ABOUT THIS EXERCISE ::
I'd like every entry transcribed word for word, with no pictures.

WORKING DATA ::
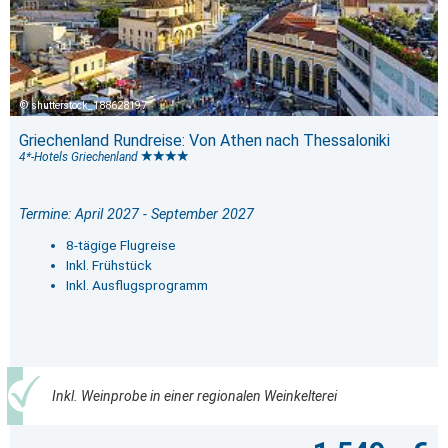
shutterstock_188628197
Griechenland Rundreise: Von Athen nach Thessaloniki
4*-Hotels Griechenland
Termine: April 2027 - September 2027
8-tägige Flugreise
Inkl. Frühstück
Inkl. Ausflugsprogramm
Inkl. Weinprobe in einer regionalen Weinkelterei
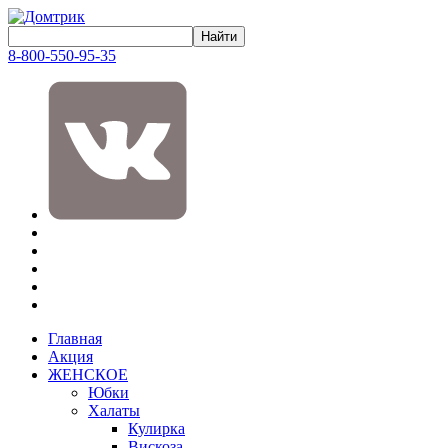
8-800-550-95-35
Главная
Акция
ЖЕНСКОЕ
Юбки
Халаты
Кулирка
Вискоза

RESPONSE ::
shutterstock_188628197
Griechenland Rundreise: Von Athen nach Thessaloniki
4*-Hotels Griechenland
Termine: April 2027 - September 2027
8-tägige Flugreise
Inkl. Frühstück
Inkl. Ausflugsprogramm
Inkl. Weinprobe in einer regionalen Weinkelterei
8-800-550-95-35
Главная
Акция
ЖЕНСКОЕ
Юбки
Халаты
Кулирка
Вискоза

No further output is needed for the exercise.